The Liberals and NDP clung to a single theme in attacking the Conservatives during the first Question Period of 2011: Why are you giving lavish tax cuts to big corporations instead of using that money to "put kids through postsecondary education and look after their moms and dads in their homes" (Liberal Leader Michael Ignatieff); "train more family doctors and nurses" (NDP Leader Jack Layton); reverse a decision to "cancel funding for successful anti-gang programs," in Winnipeg (Liberal MP Anita Neville); and so on.

The Conservatives insist they don't want an election and won't force one, and as a gesture of good faith promised that no bills that come up for a vote in this session will be considered a matter of confidence, meaning the government would be defeated if the bill was voted down.

The budget is the obvious exception, of course; a government whose budget is defeated is defeated. And on the question of tax cuts, the parties are polar-opposite opposed.

The Conservatives insist that reversing a staged series of corporate tax cuts announced and implemented in the 2007 budget would lead to corporate confusion and lost jobs.

"It's dangerous to create uncertainty in a fragile business and economic environment … by saying, 'Oh well, we will raise these taxes going forward,' " Mr. Flaherty said in the suburban Toronto riding of Vaughan, where he gave the latest update on the Conservatives' $60-billion economic stimulus program. "We're going to stay on our low-tax plan and if others want to advocate a higher tax plan, that's their choice."

To which NDP MP Thomas Mulcair responded that his party had voted against the tax cuts in 2007 and would almost certainly do so again. "It made no sense then and it makes no sense today," he said outside the House.

Both sides agree it's a debate about jobs. Conservatives see tax cuts as the best way to position Canada as an attractive place for investment. The opposition argues there are better ways to boost employment. Still others, including Laval economist Stephen Gordon, argue the debate has nothing to do with job creation even though lower corporate taxes do boost investment and wages.

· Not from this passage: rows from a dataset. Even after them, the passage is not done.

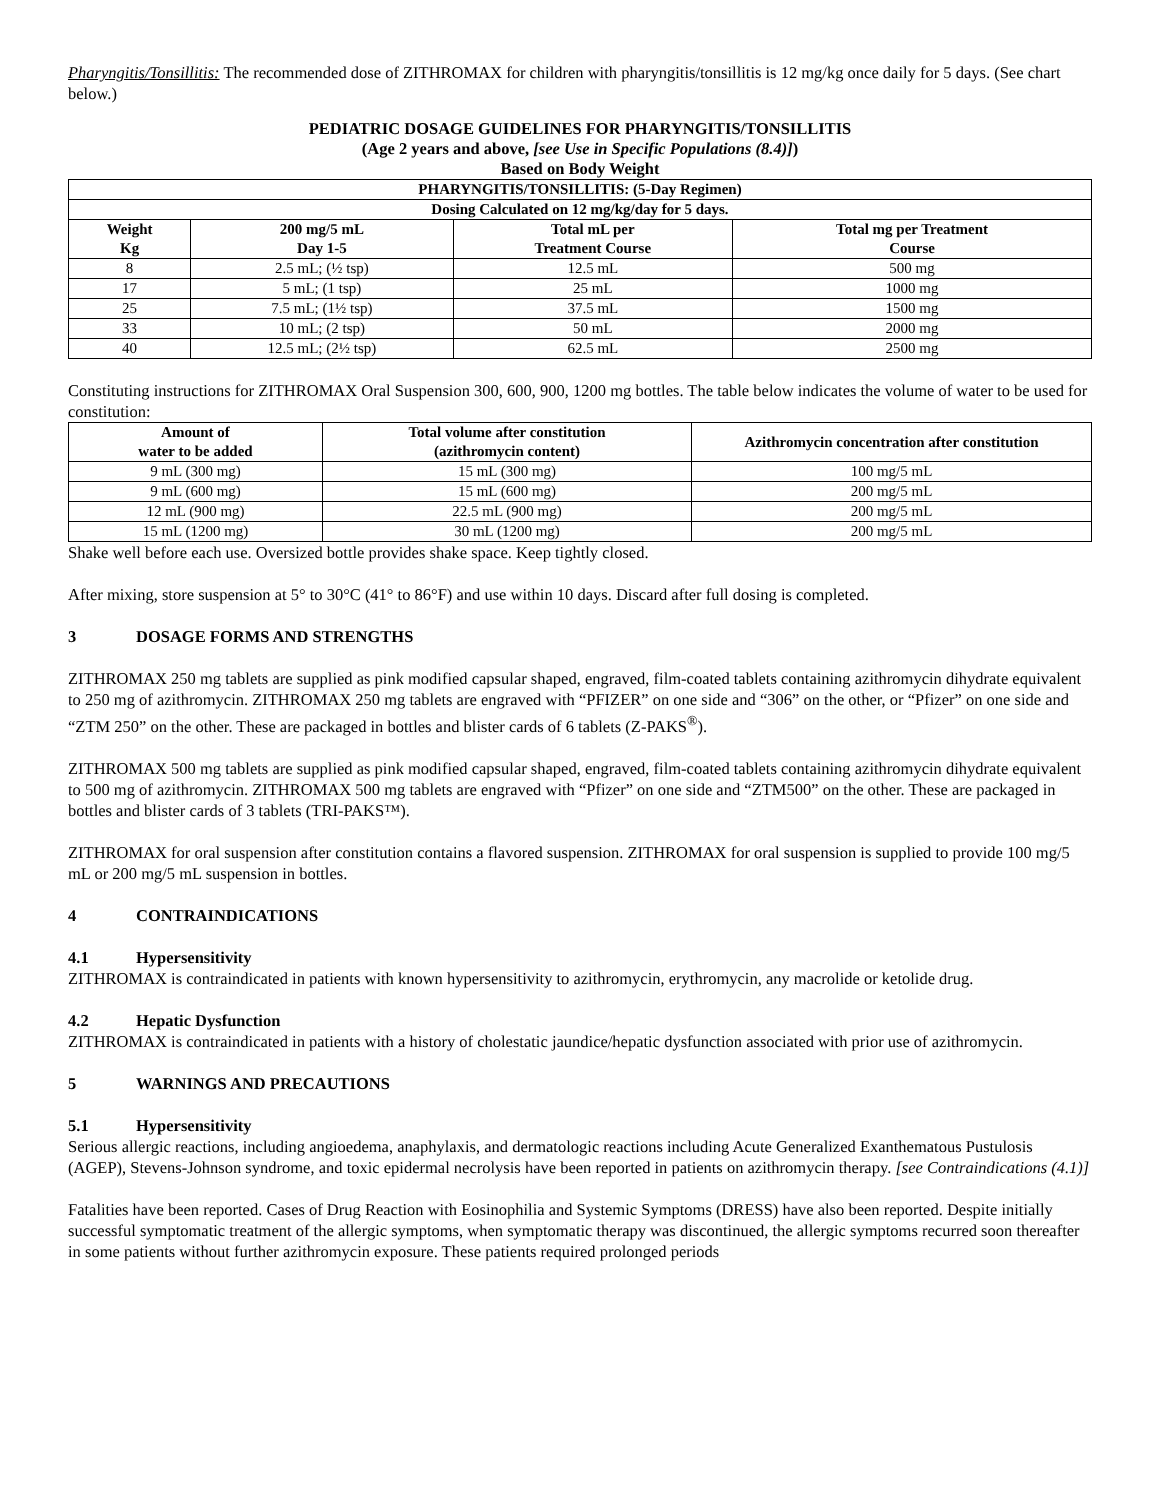Pharyngitis/Tonsillitis: The recommended dose of ZITHROMAX for children with pharyngitis/tonsillitis is 12 mg/kg once daily for 5 days. (See chart below.)
PEDIATRIC DOSAGE GUIDELINES FOR PHARYNGITIS/TONSILLITIS
(Age 2 years and above, [see Use in Specific Populations (8.4)])
Based on Body Weight
| PHARYNGITIS/TONSILLITIS: (5-Day Regimen) | | | |
| --- | --- | --- | --- |
| Dosing Calculated on 12 mg/kg/day for 5 days. | | | |
| Weight Kg | 200 mg/5 mL Day 1-5 | Total mL per Treatment Course | Total mg per Treatment Course |
| 8 | 2.5 mL; (½ tsp) | 12.5 mL | 500 mg |
| 17 | 5 mL; (1 tsp) | 25 mL | 1000 mg |
| 25 | 7.5 mL; (1½ tsp) | 37.5 mL | 1500 mg |
| 33 | 10 mL; (2 tsp) | 50 mL | 2000 mg |
| 40 | 12.5 mL; (2½ tsp) | 62.5 mL | 2500 mg |
Constituting instructions for ZITHROMAX Oral Suspension 300, 600, 900, 1200 mg bottles. The table below indicates the volume of water to be used for constitution:
| Amount of water to be added | Total volume after constitution (azithromycin content) | Azithromycin concentration after constitution |
| --- | --- | --- |
| 9 mL (300 mg) | 15 mL (300 mg) | 100 mg/5 mL |
| 9 mL (600 mg) | 15 mL (600 mg) | 200 mg/5 mL |
| 12 mL (900 mg) | 22.5 mL (900 mg) | 200 mg/5 mL |
| 15 mL (1200 mg) | 30 mL (1200 mg) | 200 mg/5 mL |
Shake well before each use. Oversized bottle provides shake space. Keep tightly closed.
After mixing, store suspension at 5° to 30°C (41° to 86°F) and use within 10 days. Discard after full dosing is completed.
3 DOSAGE FORMS AND STRENGTHS
ZITHROMAX 250 mg tablets are supplied as pink modified capsular shaped, engraved, film-coated tablets containing azithromycin dihydrate equivalent to 250 mg of azithromycin. ZITHROMAX 250 mg tablets are engraved with “PFIZER” on one side and “306” on the other, or “Pfizer” on one side and “ZTM 250” on the other. These are packaged in bottles and blister cards of 6 tablets (Z-PAKS<sup>®</sup>).
ZITHROMAX 500 mg tablets are supplied as pink modified capsular shaped, engraved, film-coated tablets containing azithromycin dihydrate equivalent to 500 mg of azithromycin. ZITHROMAX 500 mg tablets are engraved with “Pfizer” on one side and “ZTM500” on the other. These are packaged in bottles and blister cards of 3 tablets (TRI-PAKS™).
ZITHROMAX for oral suspension after constitution contains a flavored suspension. ZITHROMAX for oral suspension is supplied to provide 100 mg/5 mL or 200 mg/5 mL suspension in bottles.
4 CONTRAINDICATIONS
4.1 Hypersensitivity
ZITHROMAX is contraindicated in patients with known hypersensitivity to azithromycin, erythromycin, any macrolide or ketolide drug.
4.2 Hepatic Dysfunction
ZITHROMAX is contraindicated in patients with a history of cholestatic jaundice/hepatic dysfunction associated with prior use of azithromycin.
5 WARNINGS AND PRECAUTIONS
5.1 Hypersensitivity
Serious allergic reactions, including angioedema, anaphylaxis, and dermatologic reactions including Acute Generalized Exanthematous Pustulosis (AGEP), Stevens-Johnson syndrome, and toxic epidermal necrolysis have been reported in patients on azithromycin therapy. [see Contraindications (4.1)]
Fatalities have been reported. Cases of Drug Reaction with Eosinophilia and Systemic Symptoms (DRESS) have also been reported. Despite initially successful symptomatic treatment of the allergic symptoms, when symptomatic therapy was discontinued, the allergic symptoms recurred soon thereafter in some patients without further azithromycin exposure. These patients required prolonged periods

The basic problem in sorting it all out is that it's impossible to say with certainty how many jobs declining corporate tax rates create.

In an interview, Philip Cross, the chief economic analyst for Statistics Canada, said the agency has never studied the economic impact of corporate tax cuts, nor will it, because it is impossible to measure with precision.

"It just gets mixed in with so many other things," he said. "It doesn't mean it's not important. … It's just saying we can't measure it precisely enough."

All this will be grist in an election, which the opposition parties will attempt to make all about corporate tax cuts and which the Conservatives will attempt to make all about leadership and trust in managing the economy.